Italy, Jan. 10, 1944
Pyle’s most famous column concerned the death of infantry Capt. Henry Waskow, who was exceptionally popular with his men. His body was brought down a mountainside by mule, and laid next to four others:
“The men in the road seemed reluctant to leave ... one soldier came and looked down, and he said out loud, ‘God damn it.’ That’s all he said and then he walked away. ...
“Then a soldier came and stood beside the officer and bent over, and he too spoke to his dead captain, not in a whisper but awfully tenderly, and he said: ‘I sure am sorry, sir.’
“Then the first man squatted down, and he reached down and took the dead hand in his own, he sat there for a full five minutes ... looking intently into the dead face, and he never uttered a sound all the time he sat there.
“And finally he put the hand down, and then reached up and gently straightened the points of the captain’s shirt collar, and then he sort of rearranged the tattered edges of the uniform around the wound, and then he got up and walked away down the road in the moonlight, all alone.”
Normandy, June, 1944
Pyle didn’t get ashore at Omaha Beach until the day after D-Day. But then he took a walk down what he called “the historic coast of Normandy in the country of France,” and found both “wrecked machines of war” and human litter:
“It extends in a thin little line, just like a high-water mark, for miles along the beach ... here in a jumbled row for mile on mile are soldiers’ packs. Here are socks and shoe polish, sewing kits, diaries, Bibles and hand grenades. Here are the latest letters from home, with the address on each one neatly razored out — one of the security precautions enforced before the boys embarked.

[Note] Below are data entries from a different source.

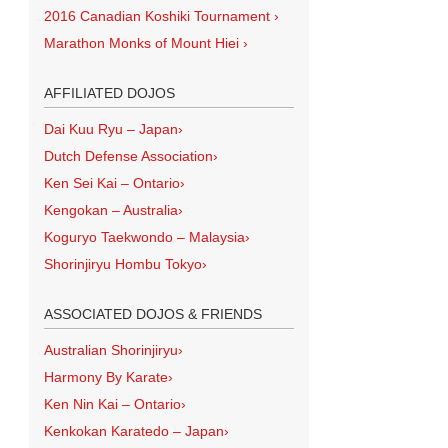
2016 Canadian Koshiki Tournament
›
Marathon Monks of Mount Hiei
›
AFFILIATED DOJOS
Dai Kuu Ryu – Japan
›
Dutch Defense Association
›
Ken Sei Kai – Ontario
›
Kengokan – Australia
›
Koguryo Taekwondo – Malaysia
›
Shorinjiryu Hombu Tokyo
›
ASSOCIATED DOJOS & FRIENDS
Australian Shorinjiryu
›
Harmony By Karate
›
Ken Nin Kai – Ontario
›
Kenkokan Karatedo – Japan
›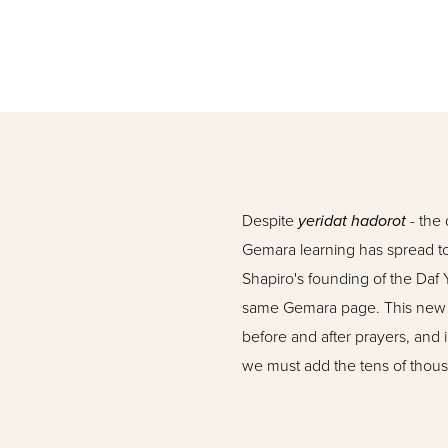
Despite
yeridat hadorot
- the 
Gemara learning has spread to 
Shapiro's founding of the Daf
same Gemara page. This new lea
before and after prayers, and 
we must add the tens of thou
their regular learning period
On this scene now appears
O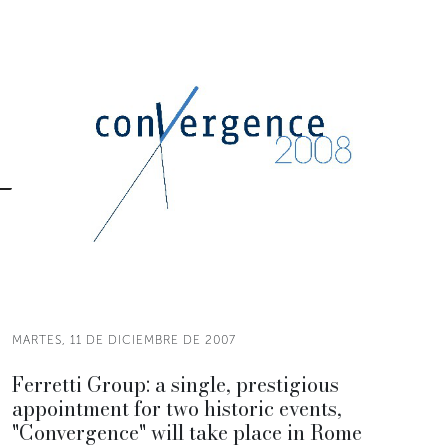
MARTES, 11 DE DICIEMBRE DE 2007
Ferretti Group: a single, prestigious
appointment for two historic events,
"Convergence" will take place in Rome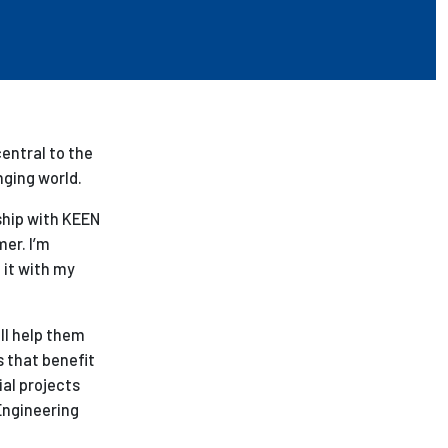
entral to the
nging world.
ship with KEEN
er. I’m
 it with my
ll help them
s that benefit
ial projects
Engineering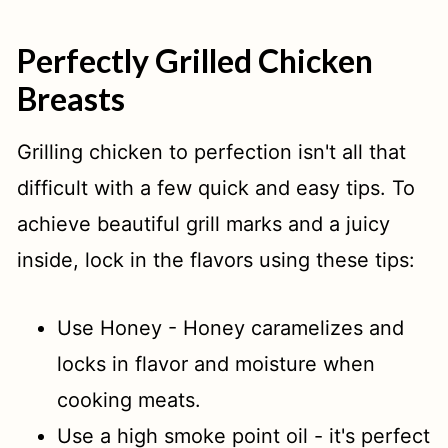
Perfectly Grilled Chicken
Breasts
Grilling chicken to perfection isn't all that
difficult with a few quick and easy tips. To
achieve beautiful grill marks and a juicy
inside, lock in the flavors using these tips:
Use Honey - Honey caramelizes and
locks in flavor and moisture when
cooking meats.
Use a high smoke point oil - it's perfect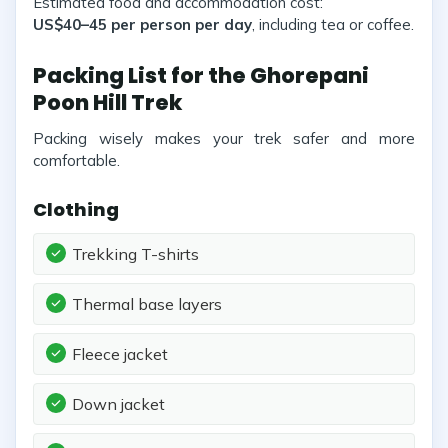
Estimated food and accommodation cost:
US$40–45 per person per day
, including tea or coffee.
Packing List for the Ghorepani
Poon Hill Trek
Packing wisely makes your trek safer and more
comfortable.
Clothing
Trekking T-shirts
Thermal base layers
Fleece jacket
Down jacket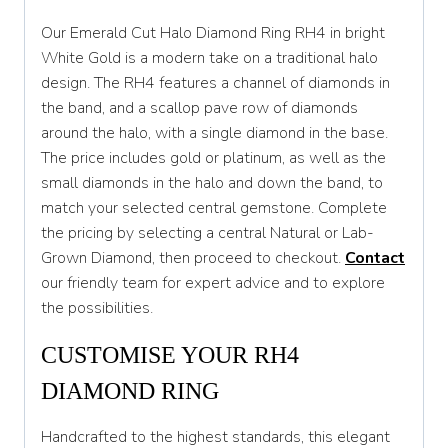
S 1/2
Our Emerald Cut Halo Diamond Ring RH4 in bright
T
White Gold is a modern take on a traditional halo
design. The RH4 features a channel of diamonds in
T 1/2
the band, and a scallop pave row of diamonds
U
around the halo, with a single diamond in the base.
The price includes gold or platinum, as well as the
U 1/2
small diamonds in the halo and down the band, to
V
match your selected central gemstone. Complete
the pricing by selecting a central Natural or Lab-
V 1/2
Grown Diamond, then proceed to checkout.
Contact
W
our friendly team for expert advice and to explore
the possibilities.
W 1/2
CUSTOMISE YOUR RH4
X
DIAMOND RING
X 1/2
Y
Handcrafted to the highest standards, this elegant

“Here are toothbrushes and razors, and snapshots of families back home staring up at you from the sand. Here are pocketbooks, metal mirrors, extra trousers, and bloody, abandoned shoes ... torn pistol belts and canvas water buckets, first-aid kits. I picked up a pocket Bible with a soldier’s name in it, and put it in my jacket. I carried it half a mile or so and then put it back down on the beach. I don’t know why I picked it up, or why I put it back down.
“In every invasion you’ll find at least one solder hitting the beach at H-hour with a banjo slung over his shoulder. The most ironic piece of equipment making our beach — this beach of first despair, then victory — is a tennis racket. It lies lonesomely on the sand, clamped in its rack, not a string broken.”